Here, you can observe the description of CBW/CWDE/CDQE, which are instructions designed to convert a low signed integer to a higher signed integer. Following the conversion, the sign of the integer is preserved in the DX register, while the main part is stored in AX. However, the provided pseudocode only describes the operation of changing the DX register and lacks information about AX.
Achievements
Despite the challenges, descriptions for each instruction outlined in handled PDFs were obtained, covering architectures such as x86, mips16, micromips, mips, nanomips, avr8, avr32
| Arch | Parsed instances |
|---|---|
x86 |
789 |
mips16 includes ase 16/16e2 |
115 |
micromips(32/64) with ase dsp/mcu/mt/vz |
414 |
mips(32/64) with ase 3d/dsp/mcu/msa/mt/smart/vz |
671 |
nanomips with ase dsp/mt |
299 |
avr8 |
126 |
avr32 |
196 |
m68k |
currently in progress |
As a bonus was taken AArch(32/64) already defined in xml form.

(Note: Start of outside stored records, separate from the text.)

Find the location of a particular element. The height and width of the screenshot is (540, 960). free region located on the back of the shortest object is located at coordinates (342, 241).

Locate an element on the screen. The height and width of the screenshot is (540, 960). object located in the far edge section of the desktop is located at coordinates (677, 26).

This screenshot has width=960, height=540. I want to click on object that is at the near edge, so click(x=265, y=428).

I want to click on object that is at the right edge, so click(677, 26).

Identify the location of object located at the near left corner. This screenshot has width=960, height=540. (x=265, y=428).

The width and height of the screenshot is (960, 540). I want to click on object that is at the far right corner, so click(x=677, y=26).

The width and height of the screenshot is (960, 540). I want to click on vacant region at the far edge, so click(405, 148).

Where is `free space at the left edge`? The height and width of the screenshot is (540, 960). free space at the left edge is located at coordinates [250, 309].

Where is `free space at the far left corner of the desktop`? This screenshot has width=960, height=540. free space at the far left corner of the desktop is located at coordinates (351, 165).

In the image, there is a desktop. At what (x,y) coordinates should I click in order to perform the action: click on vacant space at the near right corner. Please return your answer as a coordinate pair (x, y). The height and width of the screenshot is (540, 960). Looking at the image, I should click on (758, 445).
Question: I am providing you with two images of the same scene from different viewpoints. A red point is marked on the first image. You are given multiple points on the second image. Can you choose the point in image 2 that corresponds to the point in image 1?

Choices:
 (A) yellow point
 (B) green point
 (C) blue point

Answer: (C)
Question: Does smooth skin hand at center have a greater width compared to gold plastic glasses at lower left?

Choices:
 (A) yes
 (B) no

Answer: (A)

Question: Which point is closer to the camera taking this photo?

These descriptions can be easily converted to HTML for use as a fast manual, see arch_index
Conclusion
For the generation process, PDF files containing comprehensive descriptions of processor behavior and information about instruction encoding formats were utilized. It’s evident that all references contain errors and do not guarantee the accuracy of all information. However, ultimately, PDFs provide significantly more information compared to other sources.